WHAT HAPPENS WITHIN US WHEN WE PRAY REGULARLY?


Regular prayer changes our lives. Prayer confronts our blind spots. The nature of deep personal prayer draws us out of comfortable illusions and self-deceptions.

Hearing God’s word and obeying God’s will are the productive part in prayer. This leads us out of self-centeredness. Authentic prayer always upgrades the quality of our life.

Here are a few examples of this inward transformation. Many families are caught in the trap of a destructively addicted member. Everyone suffers. AL ANON offers relief but it comes at a price of self-knowledge and personal change. One needs to lose the illusion of control. It also challenges two patterns: denial and/or being a victim. The simple acceptance that one cannot change another person comes slowly and with personal sacrifice. The change in attitude, however, is life-giving and liberating. This is the sort of thing that God is always surfacing in our prayer: movement from death to life, from illusion to reality. It is the result of accepting gospel values

In the early 80’s, already a priest for twenty years, I was confronted about my blatant prejudice against homosexuals. I fought it. I rejected it. I became angry but I prayed. Eventually, I began a journey to acceptance and repentance.

What is common in both examples, one personal and the other social or cultural, is that a matter is brought to our awareness but we resist it. However, it is now in play. If we pray regularly, we have to work hard to avoid it. The change evolving from our “hearing and obeying” of prayer is the encounter of our being with God’s word and will. This means personal transformation when we are open and accepting of God’s call. The message of the gospel is sown in our heart. These seeds of new life are always looking for the opportunity to blossom. This is the goal of prayer: to create a new heart in the image of Jesus Christ. It is a gradual passage from self-absorption to self-giving.
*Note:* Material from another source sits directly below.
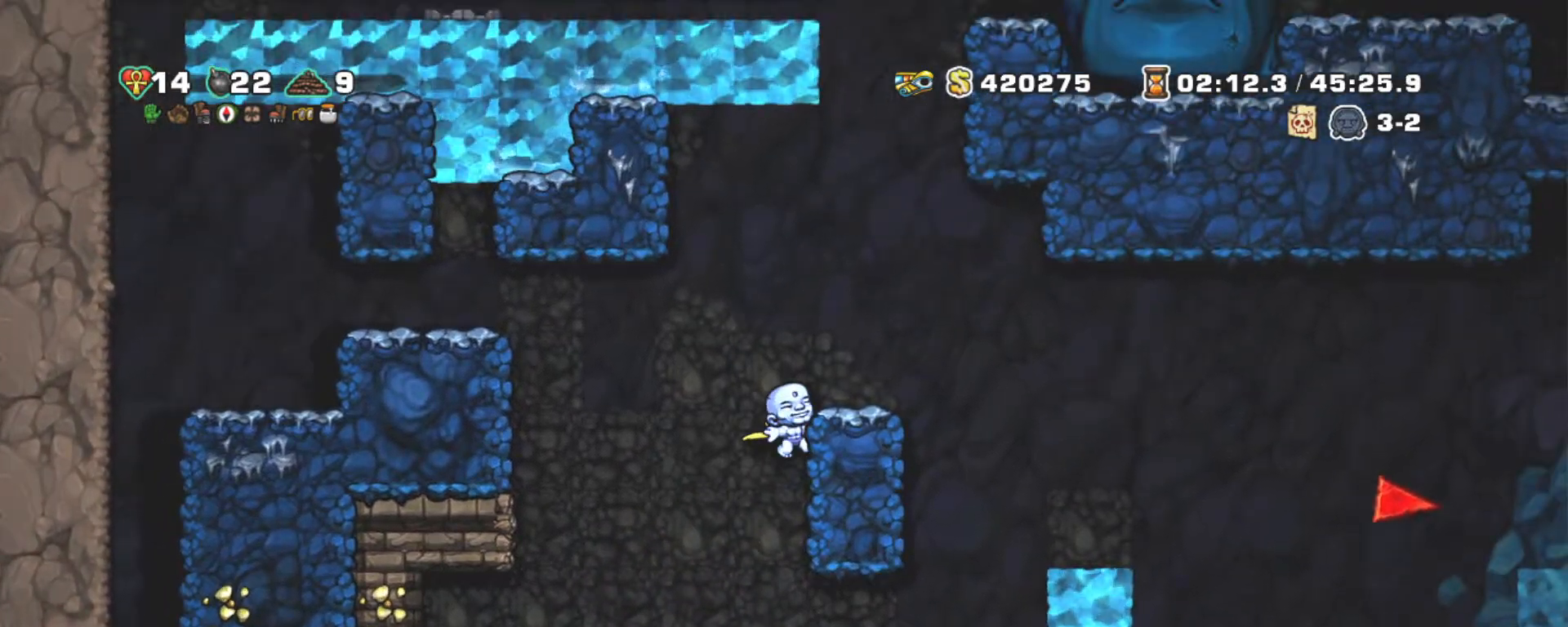
{"keys": ["right", "shift"], "events": [[67, "right", "up"], [117, "z", "down"], [217, "right", "down"], [217, "z", "up"], [300, "right", "up"], [367, "right", "down"]]}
Teresa of Avila’s map of the spiritual journey is quite clear. It is a relentless movement to the center where God dwells. Prayer leads to a growing awareness of God calling us out of our selfishness to the loving presence that is our deepest truth. The ticket for this is self-discovery. Prayer is what makes this possible.
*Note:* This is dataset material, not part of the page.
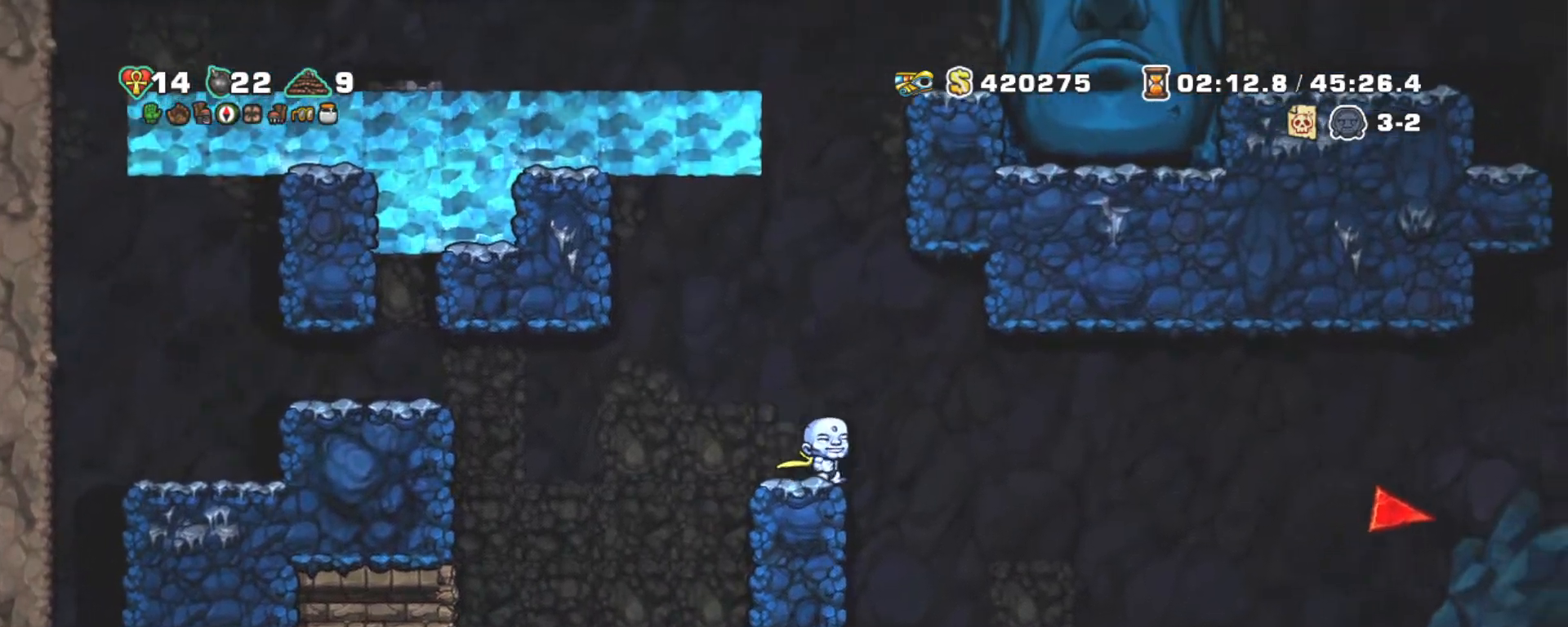
{"keys": ["right", "shift", "z"], "events": [[34, "z", "down"], [84, "z", "up"], [317, "z", "down"]]}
Teresa of Avila’s Message of Acceptance


For Teresa, the “practice of prayer” was the serious pursuit of God. This involves all of our life. Teresa’s deliverance from mediocrity was the simple acceptance of reality. “Be not afraid” or similar wording, appears as a Scripture verse over three hundred times in the Bible. It always reveals a sense of God’s loving providence and presence.
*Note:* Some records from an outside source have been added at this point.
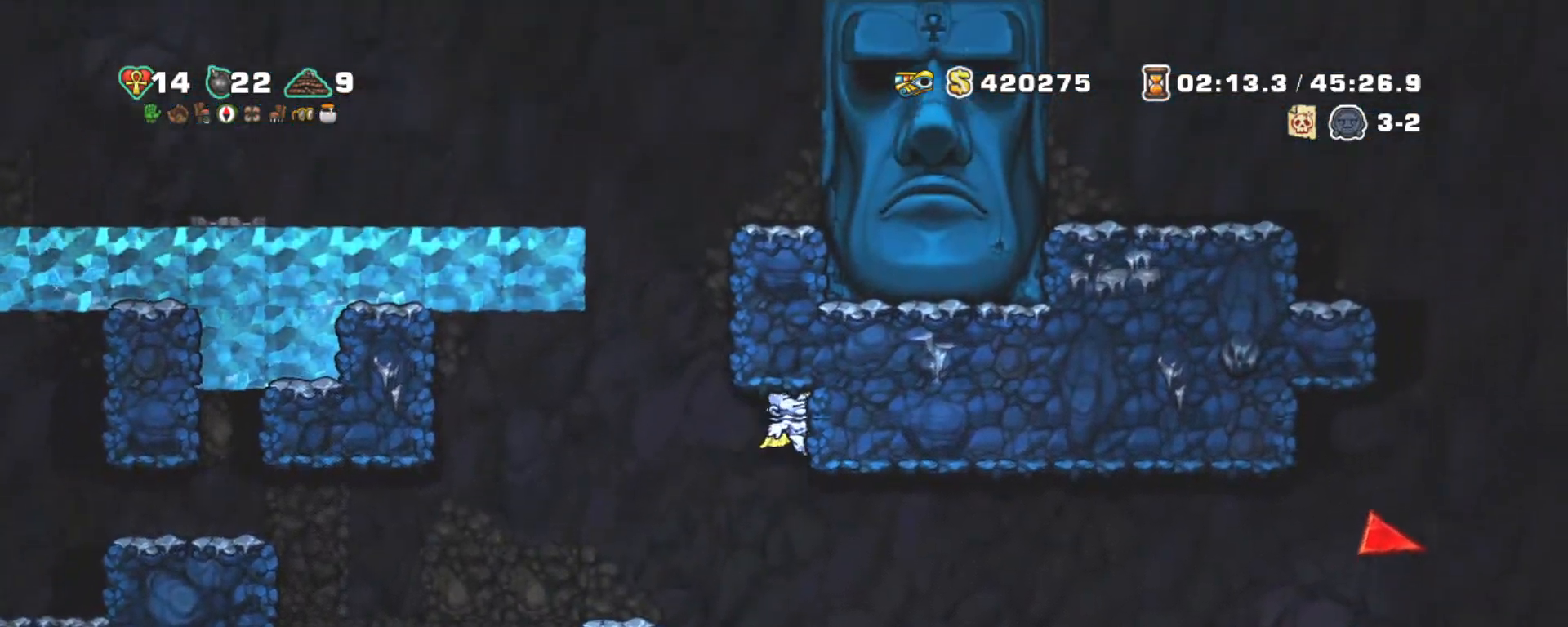
{"keys": ["shift"], "events": [[17, "z", "up"], [50, "down", "down"], [150, "right", "up"], [200, "z", "down"], [284, "down", "up"], [284, "z", "up"]]}
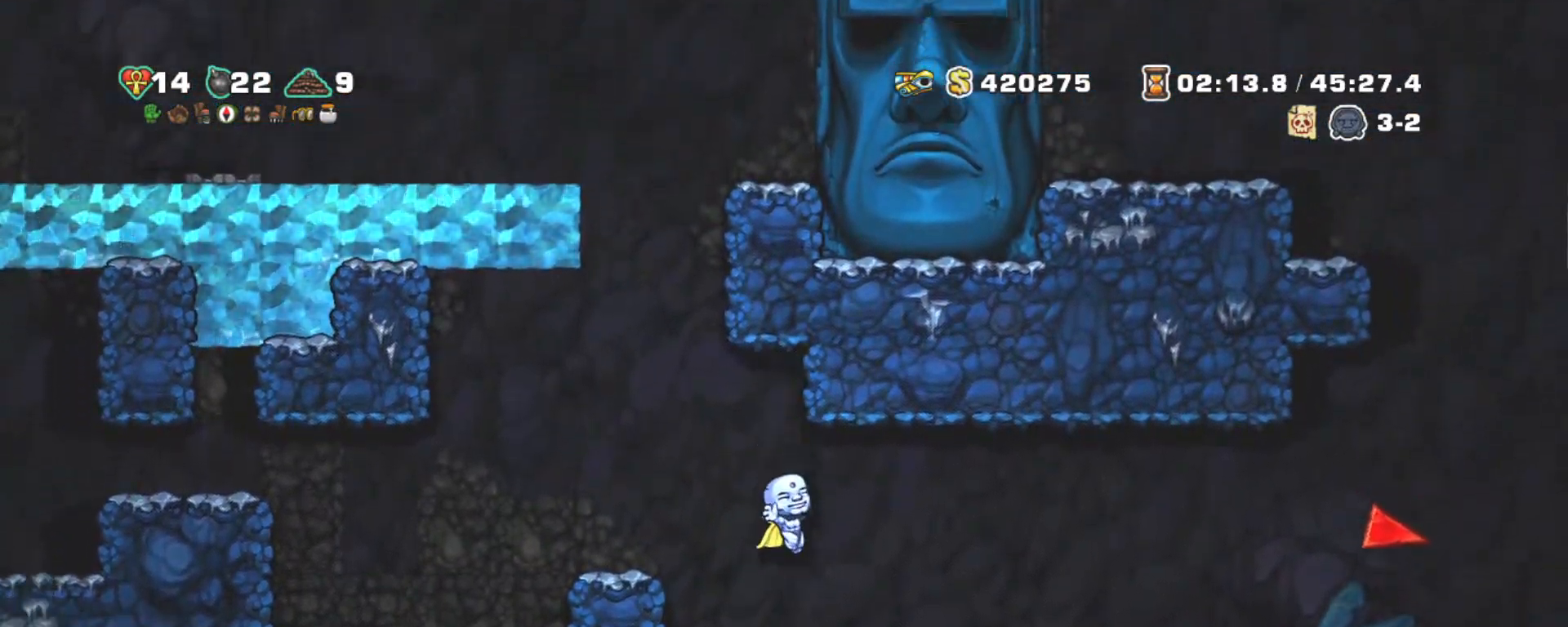
{"keys": ["right", "shift", "z"], "events": [[34, "right", "down"], [217, "z", "down"], [400, "z", "up"], [450, "z", "down"]]}
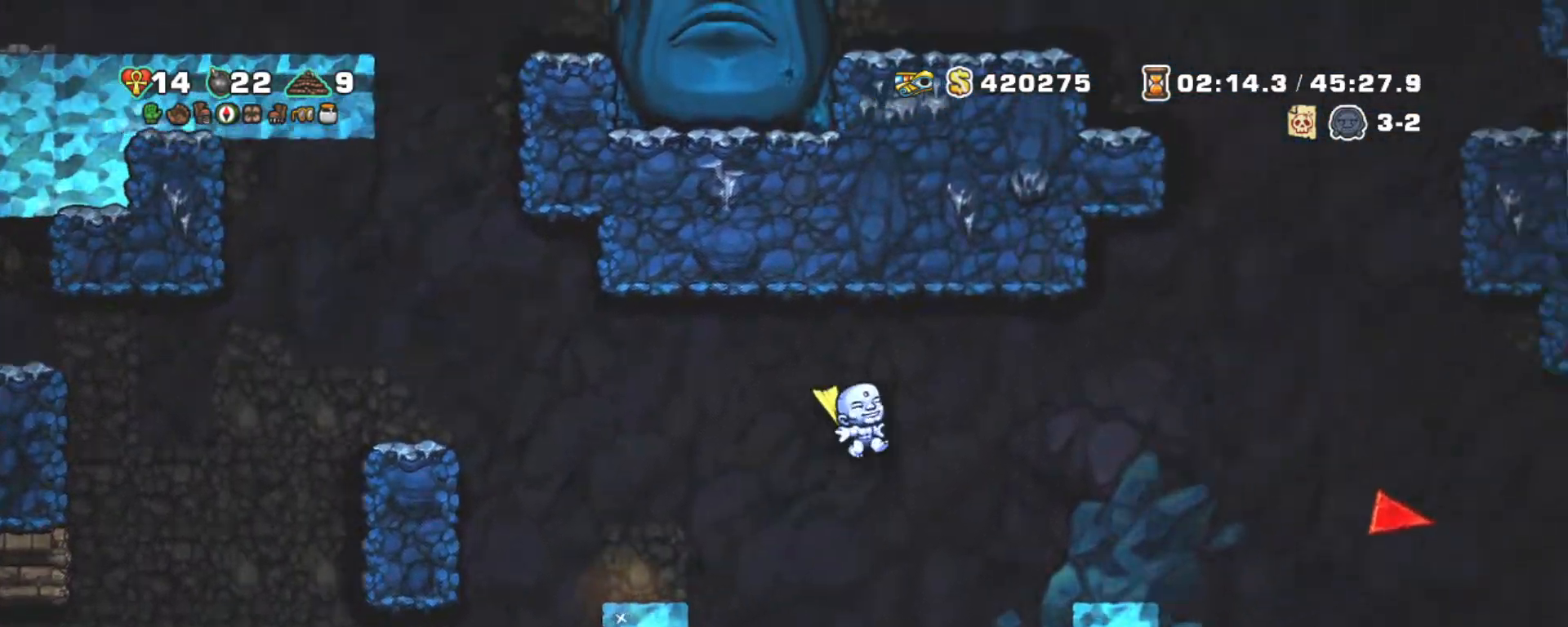
{"keys": ["right", "shift", "z"], "events": [[34, "z", "up"], [84, "z", "down"], [234, "z", "up"], [417, "z", "down"]]}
Teresa understood this loving providence as the foundation of reality. It is the center of her message in her famous bookmark prayer. The prayer is an invitation into the mystery of God’s loving presence. It invites us to accept life as it is. For Teresa, life’s experience draws us into God’s love. Life is the greatest grace. Jesus revealed this power of acceptance when he prayed in the Garden, “Not my will, but thy will be done.” (Lk 22:42)

Letting go and letting God in a surrender of accepting our life situation is a centerpiece of Teresa’s message. This evolves from a single-minded growth in our spiritual maturity. Most of us have a long way to go. We need to continue the struggle. We can only make our way one step at a time.

This acceptance does not make us robots. We have responsibility to live life to the full with integrity and authenticity. We do this by developing our talents. We need to be attentive, intelligent, reasonable, responsible and loving. Eventually, we will confront the arbitrariness and dark side of reality beyond our control: sickness, inequality, prejudice, fractured relationships and countless other dimensions of life that we just cannot cut and paste to resolve the problem. We slowly learn that the problems are not the problem. The issue is how we respond to the problems. This is the essential role of acceptance.

Teresa’s prayer is an invitation to get real, to be open to life in all its brokenness and limits as well as its beauty and wonder. This is where we encounter God not in the illusions and deceptions of our self-centered heart, but in God’s loving and merciful providence.